Restaurant Week has taken on added importance over the past two years due to the coronavirus pandemic, which has hit the restaurant industry particularly hard due to government restrictions and health concerns. For many restaurants, Restaurant Week is a crucial opportunity to boost business and maintain the culture of one of the countries best gastronomic cities. Most restaurants offered takeout to accommodate those who did not feel comfortable dining out during the push for the Omicron variant.
Restaurant week can seem daunting to a college student. The name conjures up an image in and of itself: tables covered in linen cloth, sparkling cutlery neatly wrapped in silk napkins and customers in suits and high-level diplomatic jobs. This scene would seem odd to those of us used to the terrace dining room with its disappointing food and brash fluorescent lighting. Most often on weekends, students look for restaurants and eateries that offer tasty but inexpensive food and drink. This usually means the fast food options in Tenleytown or nearby neighborhoods.

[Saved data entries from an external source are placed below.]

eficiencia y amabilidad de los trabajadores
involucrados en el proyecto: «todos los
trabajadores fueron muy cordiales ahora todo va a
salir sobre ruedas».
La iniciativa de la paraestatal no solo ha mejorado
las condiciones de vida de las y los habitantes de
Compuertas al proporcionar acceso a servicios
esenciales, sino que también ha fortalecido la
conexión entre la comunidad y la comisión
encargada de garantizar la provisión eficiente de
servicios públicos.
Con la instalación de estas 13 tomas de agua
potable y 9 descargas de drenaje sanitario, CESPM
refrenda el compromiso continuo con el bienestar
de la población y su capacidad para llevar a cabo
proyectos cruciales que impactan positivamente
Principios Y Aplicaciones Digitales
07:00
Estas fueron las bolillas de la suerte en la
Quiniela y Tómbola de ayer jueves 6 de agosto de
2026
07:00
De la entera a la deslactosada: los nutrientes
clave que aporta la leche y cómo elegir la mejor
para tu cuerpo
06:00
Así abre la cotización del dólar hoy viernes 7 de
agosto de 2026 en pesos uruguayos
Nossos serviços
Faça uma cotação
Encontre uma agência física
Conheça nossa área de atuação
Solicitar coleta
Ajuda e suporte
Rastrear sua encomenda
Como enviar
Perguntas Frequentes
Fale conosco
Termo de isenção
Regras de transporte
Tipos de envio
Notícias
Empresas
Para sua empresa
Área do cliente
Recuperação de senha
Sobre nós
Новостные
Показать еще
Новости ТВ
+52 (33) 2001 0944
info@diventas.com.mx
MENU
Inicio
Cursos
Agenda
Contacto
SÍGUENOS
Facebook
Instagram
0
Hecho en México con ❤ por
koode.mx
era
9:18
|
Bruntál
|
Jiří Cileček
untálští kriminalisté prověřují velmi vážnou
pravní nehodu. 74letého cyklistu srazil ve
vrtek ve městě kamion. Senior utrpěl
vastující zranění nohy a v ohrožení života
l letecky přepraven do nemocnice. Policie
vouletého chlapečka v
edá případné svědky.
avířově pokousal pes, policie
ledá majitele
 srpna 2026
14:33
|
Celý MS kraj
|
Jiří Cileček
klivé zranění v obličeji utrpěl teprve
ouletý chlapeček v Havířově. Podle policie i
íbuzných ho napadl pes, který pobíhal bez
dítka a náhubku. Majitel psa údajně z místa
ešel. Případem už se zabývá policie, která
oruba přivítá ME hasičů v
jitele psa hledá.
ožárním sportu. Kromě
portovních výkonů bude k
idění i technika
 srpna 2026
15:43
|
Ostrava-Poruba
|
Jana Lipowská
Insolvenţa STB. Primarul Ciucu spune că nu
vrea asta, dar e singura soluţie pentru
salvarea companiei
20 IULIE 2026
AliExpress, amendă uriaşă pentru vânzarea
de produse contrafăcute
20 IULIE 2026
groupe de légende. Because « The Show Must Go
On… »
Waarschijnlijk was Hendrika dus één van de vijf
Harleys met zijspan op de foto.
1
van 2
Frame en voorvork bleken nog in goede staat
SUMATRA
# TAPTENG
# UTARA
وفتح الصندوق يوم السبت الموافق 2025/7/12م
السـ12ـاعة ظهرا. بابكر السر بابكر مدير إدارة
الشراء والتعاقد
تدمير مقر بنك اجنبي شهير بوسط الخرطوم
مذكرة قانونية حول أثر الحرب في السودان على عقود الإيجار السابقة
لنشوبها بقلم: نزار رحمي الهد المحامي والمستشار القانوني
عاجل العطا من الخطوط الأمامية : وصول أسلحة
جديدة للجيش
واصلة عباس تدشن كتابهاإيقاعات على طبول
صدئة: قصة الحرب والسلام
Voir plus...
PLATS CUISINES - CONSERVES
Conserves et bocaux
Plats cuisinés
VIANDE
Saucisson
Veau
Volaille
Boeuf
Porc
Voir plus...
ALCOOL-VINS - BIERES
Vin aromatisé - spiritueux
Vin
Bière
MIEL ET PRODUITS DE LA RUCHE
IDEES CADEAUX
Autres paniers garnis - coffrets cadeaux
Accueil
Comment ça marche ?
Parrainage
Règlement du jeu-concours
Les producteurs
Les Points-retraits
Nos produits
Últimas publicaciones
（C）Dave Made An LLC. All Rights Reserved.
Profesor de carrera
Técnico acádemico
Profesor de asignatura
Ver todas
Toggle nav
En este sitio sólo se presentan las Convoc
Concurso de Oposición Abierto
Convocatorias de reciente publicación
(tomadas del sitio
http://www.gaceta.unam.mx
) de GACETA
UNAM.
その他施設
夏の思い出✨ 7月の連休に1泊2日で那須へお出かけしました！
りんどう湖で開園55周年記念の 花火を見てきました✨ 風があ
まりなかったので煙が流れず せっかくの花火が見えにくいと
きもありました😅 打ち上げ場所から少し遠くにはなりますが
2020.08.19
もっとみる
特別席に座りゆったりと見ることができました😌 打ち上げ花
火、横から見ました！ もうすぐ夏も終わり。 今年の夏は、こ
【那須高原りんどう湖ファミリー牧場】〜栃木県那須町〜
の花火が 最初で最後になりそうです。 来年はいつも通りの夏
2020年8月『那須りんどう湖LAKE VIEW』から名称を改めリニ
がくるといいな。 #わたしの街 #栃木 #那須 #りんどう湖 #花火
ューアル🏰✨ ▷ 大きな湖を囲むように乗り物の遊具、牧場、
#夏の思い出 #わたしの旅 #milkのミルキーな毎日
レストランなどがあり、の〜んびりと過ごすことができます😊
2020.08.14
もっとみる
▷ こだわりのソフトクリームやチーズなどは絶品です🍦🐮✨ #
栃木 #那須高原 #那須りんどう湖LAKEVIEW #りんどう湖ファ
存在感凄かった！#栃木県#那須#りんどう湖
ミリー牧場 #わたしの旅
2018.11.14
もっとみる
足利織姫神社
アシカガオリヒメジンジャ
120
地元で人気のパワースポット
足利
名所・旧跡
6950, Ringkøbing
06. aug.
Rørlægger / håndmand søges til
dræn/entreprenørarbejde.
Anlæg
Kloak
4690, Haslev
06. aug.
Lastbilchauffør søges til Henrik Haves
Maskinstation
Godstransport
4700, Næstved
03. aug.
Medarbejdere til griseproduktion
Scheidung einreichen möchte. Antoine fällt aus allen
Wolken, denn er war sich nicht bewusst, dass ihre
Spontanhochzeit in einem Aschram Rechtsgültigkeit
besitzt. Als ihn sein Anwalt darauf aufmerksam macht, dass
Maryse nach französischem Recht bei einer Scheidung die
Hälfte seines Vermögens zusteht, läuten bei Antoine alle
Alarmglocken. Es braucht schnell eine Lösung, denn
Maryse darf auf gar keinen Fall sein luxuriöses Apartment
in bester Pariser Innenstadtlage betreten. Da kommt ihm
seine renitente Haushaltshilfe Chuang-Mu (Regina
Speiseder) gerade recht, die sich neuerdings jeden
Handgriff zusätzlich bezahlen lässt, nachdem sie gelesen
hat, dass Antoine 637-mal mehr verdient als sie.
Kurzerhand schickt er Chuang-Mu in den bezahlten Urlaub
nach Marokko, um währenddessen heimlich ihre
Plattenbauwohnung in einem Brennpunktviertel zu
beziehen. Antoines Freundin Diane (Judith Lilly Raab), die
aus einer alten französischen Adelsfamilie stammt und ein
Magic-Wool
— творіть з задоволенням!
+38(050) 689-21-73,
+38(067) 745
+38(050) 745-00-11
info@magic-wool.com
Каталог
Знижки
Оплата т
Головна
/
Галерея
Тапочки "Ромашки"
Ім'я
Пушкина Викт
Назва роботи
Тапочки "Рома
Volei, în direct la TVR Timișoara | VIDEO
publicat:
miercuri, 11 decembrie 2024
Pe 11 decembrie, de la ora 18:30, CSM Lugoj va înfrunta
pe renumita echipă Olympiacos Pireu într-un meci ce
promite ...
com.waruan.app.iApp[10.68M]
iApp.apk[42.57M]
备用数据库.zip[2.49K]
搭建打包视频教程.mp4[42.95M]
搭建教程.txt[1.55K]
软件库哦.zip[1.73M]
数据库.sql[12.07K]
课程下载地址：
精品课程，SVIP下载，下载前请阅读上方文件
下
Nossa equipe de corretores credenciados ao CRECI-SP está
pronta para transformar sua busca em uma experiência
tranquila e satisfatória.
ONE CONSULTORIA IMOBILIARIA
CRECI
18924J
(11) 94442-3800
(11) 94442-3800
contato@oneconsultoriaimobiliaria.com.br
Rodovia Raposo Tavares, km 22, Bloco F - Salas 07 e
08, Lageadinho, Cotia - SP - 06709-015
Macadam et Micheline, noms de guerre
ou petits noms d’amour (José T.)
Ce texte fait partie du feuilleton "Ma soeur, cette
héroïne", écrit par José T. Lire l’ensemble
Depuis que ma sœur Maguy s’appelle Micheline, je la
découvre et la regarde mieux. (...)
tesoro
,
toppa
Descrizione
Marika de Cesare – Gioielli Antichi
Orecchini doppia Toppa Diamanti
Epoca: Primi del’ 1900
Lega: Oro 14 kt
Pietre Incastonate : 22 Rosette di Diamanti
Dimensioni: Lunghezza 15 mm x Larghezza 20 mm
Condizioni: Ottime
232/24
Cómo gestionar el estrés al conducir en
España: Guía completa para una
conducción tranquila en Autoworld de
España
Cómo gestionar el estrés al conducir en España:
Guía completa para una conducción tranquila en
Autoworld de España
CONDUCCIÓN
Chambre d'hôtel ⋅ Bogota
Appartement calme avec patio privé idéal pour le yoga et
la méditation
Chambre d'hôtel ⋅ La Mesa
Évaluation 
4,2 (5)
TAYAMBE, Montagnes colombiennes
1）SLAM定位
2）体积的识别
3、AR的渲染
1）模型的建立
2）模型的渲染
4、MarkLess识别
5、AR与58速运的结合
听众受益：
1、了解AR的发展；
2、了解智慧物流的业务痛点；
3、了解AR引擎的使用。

Restaurant Week offers an escape into the wider DC community and an opportunity to slow down mealtimes. For the full experience, it is recommended to find a few friends to enjoy the meal with. In our workaholic culture, meals are often spent alone, bites are rushed between classes and, even worse, lunch is eaten while walking. Meals, however, are a crucial part of our regeneration as students and Restaurant Week provides that break in which you can enjoy the therapeutic process of enjoying a meal with loved ones.
It’s a right of passage for those who have recently moved to DC, as food is such an integral part of city life. evolution. DC has 23 restaurants with Michelin stars, highlighting the rich culinary traditions that prevail in the city. Thanks to the interactive and easy-to-use restaurant week website, you can browse the many options, some of which are Michelin star restaurants or restaurants that feature DC favorites. On the website, you can filter the search according to your preferences.
For DC students and residents, Restaurant Week remains an easy and affordable way to support local businesses. For those who didn’t have the chance to participate this winter, the next Restaurant Week should happen again. this august.